Their multifaceted mechanisms of action and ability to target various pathways implicated
in neurodegeneration offer exciting prospects for developing novel, effective, and well-tolerated
treatments. Further investigations into their pharmacological activities and precise therapeutic roles
are essential to advance our understanding of neurodegenerative disease pathophysiology and promote
the development of modern therapeutic strategies to address this critical medical challenge.Methods:Quinazoline derivatives have gained eminent acetylcholinesterase (AChE) inhibitory activity.

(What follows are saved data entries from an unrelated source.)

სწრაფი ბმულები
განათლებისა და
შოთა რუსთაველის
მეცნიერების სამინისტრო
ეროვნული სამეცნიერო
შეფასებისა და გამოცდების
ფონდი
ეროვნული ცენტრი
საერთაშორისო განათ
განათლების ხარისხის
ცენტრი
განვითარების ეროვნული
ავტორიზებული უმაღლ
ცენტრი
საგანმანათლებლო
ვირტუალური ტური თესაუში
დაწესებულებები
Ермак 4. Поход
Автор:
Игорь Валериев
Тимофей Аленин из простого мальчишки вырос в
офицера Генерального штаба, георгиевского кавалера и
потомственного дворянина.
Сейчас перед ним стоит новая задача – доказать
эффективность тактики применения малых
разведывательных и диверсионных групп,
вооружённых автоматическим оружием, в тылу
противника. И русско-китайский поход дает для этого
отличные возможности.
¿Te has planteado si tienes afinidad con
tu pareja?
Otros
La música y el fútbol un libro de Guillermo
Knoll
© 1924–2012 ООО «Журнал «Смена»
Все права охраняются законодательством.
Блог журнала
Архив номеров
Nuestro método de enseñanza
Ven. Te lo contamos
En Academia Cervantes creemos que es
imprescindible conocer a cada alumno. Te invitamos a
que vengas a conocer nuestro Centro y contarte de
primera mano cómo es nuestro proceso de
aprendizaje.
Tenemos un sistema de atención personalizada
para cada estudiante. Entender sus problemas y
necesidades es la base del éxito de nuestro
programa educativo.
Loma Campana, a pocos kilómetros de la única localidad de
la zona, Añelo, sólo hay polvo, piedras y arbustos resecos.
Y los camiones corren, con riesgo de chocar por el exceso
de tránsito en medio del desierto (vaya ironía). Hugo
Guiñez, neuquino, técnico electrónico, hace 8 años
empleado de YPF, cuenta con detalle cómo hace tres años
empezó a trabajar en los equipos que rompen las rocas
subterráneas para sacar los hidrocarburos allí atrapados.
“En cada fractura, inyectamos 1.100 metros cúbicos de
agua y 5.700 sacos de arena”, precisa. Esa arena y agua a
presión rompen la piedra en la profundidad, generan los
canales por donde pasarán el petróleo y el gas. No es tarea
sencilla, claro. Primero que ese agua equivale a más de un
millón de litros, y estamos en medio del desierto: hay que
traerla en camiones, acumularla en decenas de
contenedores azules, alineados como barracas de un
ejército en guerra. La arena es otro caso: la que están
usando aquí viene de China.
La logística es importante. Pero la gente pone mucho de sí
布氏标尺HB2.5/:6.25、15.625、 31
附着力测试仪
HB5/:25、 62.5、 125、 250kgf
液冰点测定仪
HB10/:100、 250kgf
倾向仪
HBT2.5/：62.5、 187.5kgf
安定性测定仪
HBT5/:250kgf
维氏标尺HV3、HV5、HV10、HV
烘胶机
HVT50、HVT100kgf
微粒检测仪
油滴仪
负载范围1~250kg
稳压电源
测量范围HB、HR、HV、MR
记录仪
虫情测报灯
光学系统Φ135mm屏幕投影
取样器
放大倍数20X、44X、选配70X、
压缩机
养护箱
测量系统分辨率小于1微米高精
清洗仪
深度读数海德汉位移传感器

Their ability to effectively modulate AChE activity makes them promising candidates for
treating neurological disorders, particularly Alzheimer's disease (AD). Their intricate molecular
structures confer selectivity and affinity for AChE, offering potential for the development of novel
therapeutic agents targeting cholinergic pathways. Hence, in this study, we designed, synthesized,
and characterized a series of spiro[cycloalakane-1,2'-quinazoline derivatives (1-6) to assess their
possible AChE inhibiting ability using docking into the active sites.Results:The AChE inhibitory potential of spiro[cycloalkane-1,2'-quinazoline derivatives (1-6) was
explored via docking studies of the AChE active site. The findings revealed significant inhibitory
activity and highlighted the promising nature of these derivatives.Conclusion:The synthesized spiro[cycloalkane-1,2'-quinazoline derivatives (1-6) exhibited their
notable potential as AChE inhibitors. The observed significant inhibitory activity suggested that these
derivatives warrant further exploration as candidates for developing therapeutic agents in AChE
inhibitory pathways. This study emphasizes the relevance of quinazoline derivatives in searching for
novel treatments for neurological disorders, particularly associated with cholinergic dysfunction,
and they could be a useful alternative therapeutic agent.